Data.Graph.bcc is not efficient - Githubissues

haskell / containers

Assorted concrete container types

https://hackage.haskell.org/package/containers

315 stars 177 forks source link

Data.Graph.bcc is not efficient #900

Open meooow25 opened 1 year ago

meooow25 commented 1 year ago

The collect function recursively concats on a tree, making the time complexity quadratic. This can be avoided using difference lists.
The do_label step builds some unnecessary intermediate trees, similar to the dfs we had (#882).

I'm not aware of common use cases for bcc, so I'm not sure if this affects anyone. But as long we have it, we should make it efficient.

I can send a PR.

treeowl commented 1 year ago

Everything should be efficient if it can be, yes! Thanks.

treeowl commented 1 year ago

I can't make head or tail of the current algorithm. Is it explained in the paper? Please comment your version liberally; this doesn't seem likely to be obvious.

meooow25 commented 1 year ago

Agreed that the code is not descriptive at all. It is explained the paper though. I'll make sure to add comments to make things a bit clearer 👍

treeowl commented 1 year ago

The new bcc code still uses forest twice, successively (i.e., not interleaved). This strikes me as rather bad. King and Launchbury pushed for lazy dfs; Tarjan's paper does ... something else. I think the question you raise is a good one: what can we do to help manage complexity without realizing too much forest? Lazy dfs can help in some cases, but for bcc we have to make sure the lazily produced depth-first forest isn't shared with what's used to build an array.

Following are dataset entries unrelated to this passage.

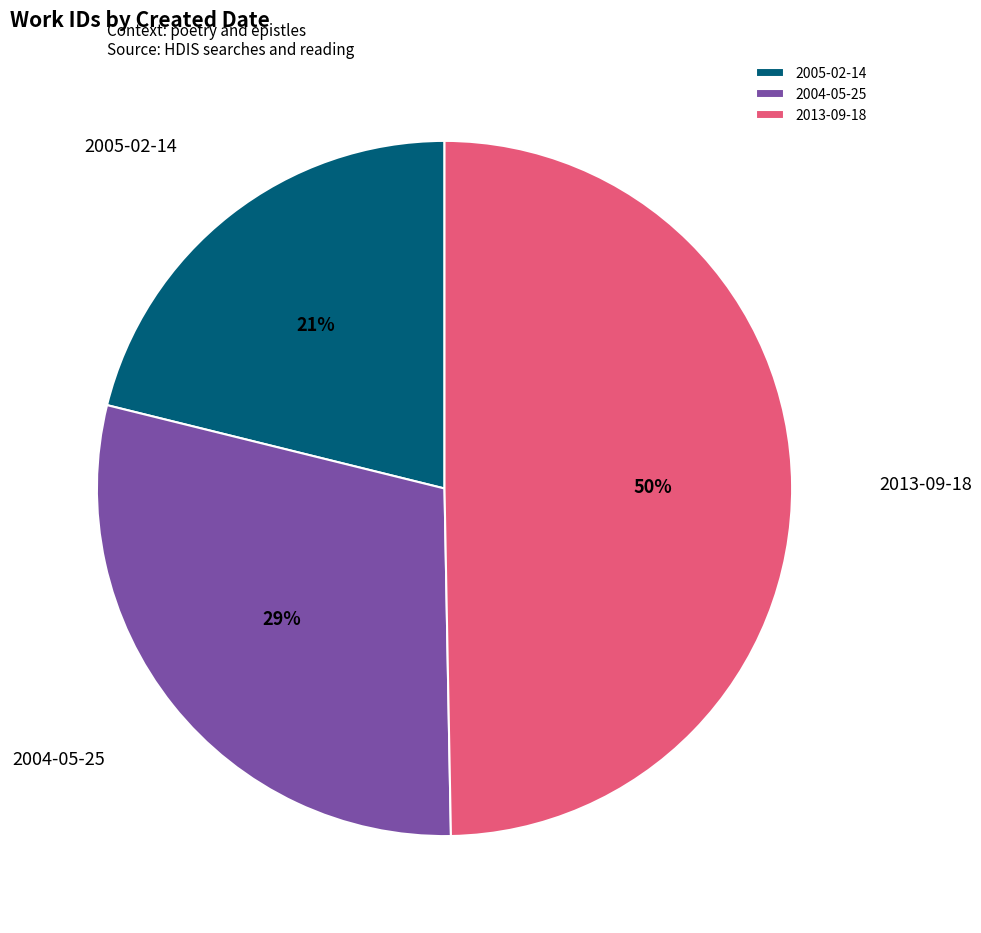

Which category has the biggest portion of the pie?

2013-09-18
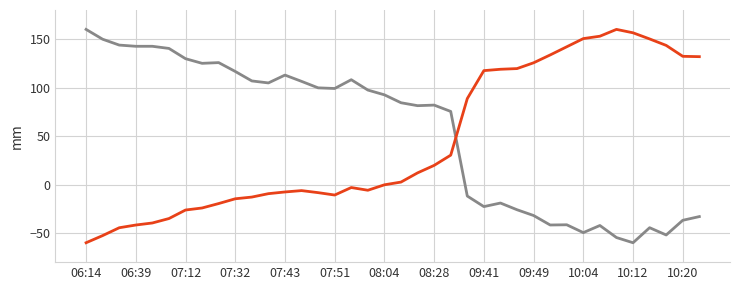

What is the minimum value shown in the chart?

-60.0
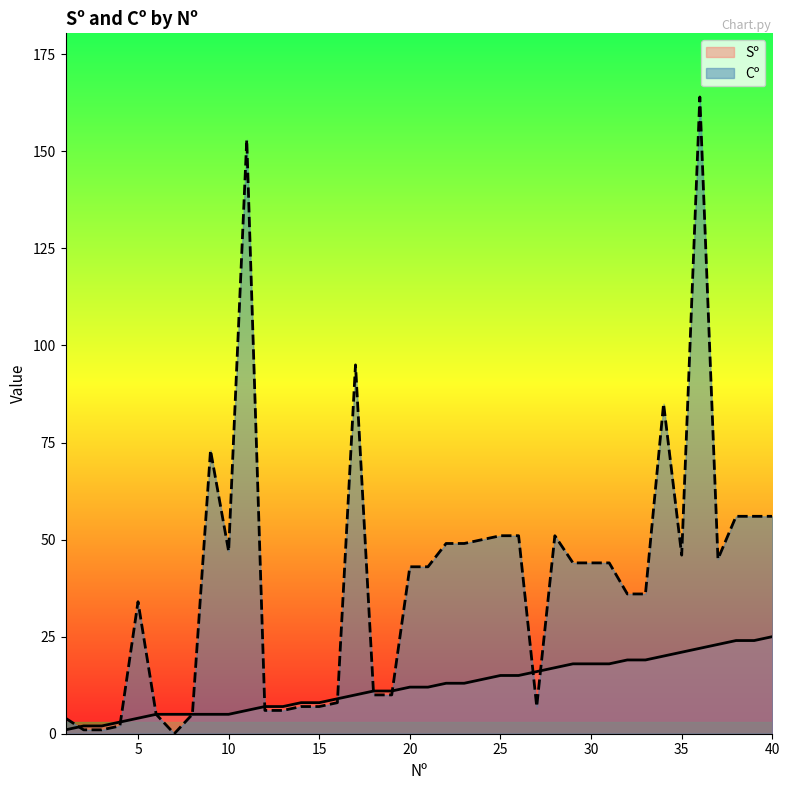

Which series has the largest total across all categories?

Cº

meooow25 commented 1 year ago

I'm not sure I follow your comment. We do not have lazy dfs, so we get the full forest when we run dff. If we traverse it twice there is no extra memory cost. But if the question is whether we can avoid the time cost of traversing it twice, then we can think about it. It's possible to traverse it once but we need arbitrary dnum lookups when collecting, which means mutable arrays to keep the same complexity. If we go one step further and combine the dfs with collecting the result, that makes it very close to Tarjan's algorithm.

treeowl commented 1 year ago

We can achieve semi-lazy dfs (lazy in preorder) using lazy ST.

treeowl commented 1 year ago

Here's another thought for a place to start: can we get rid of the dnum array? Everything's a bit tangled, but it looks to me like we're almost certainly traversing the tree in depth-first order. So instead of checking an array to figure out where we are, we can keep track as we go. Something like

bicomps :: Int -> Tree Vertex -> (Int, Forest [Vertex])
collect :: Int -> Tree Vertex -> (Int, Int, ...)

Each function takes the current preorder index and returns the new one.

This is obviously ... unpleasant. That brings us back to the general DFS abstraction question.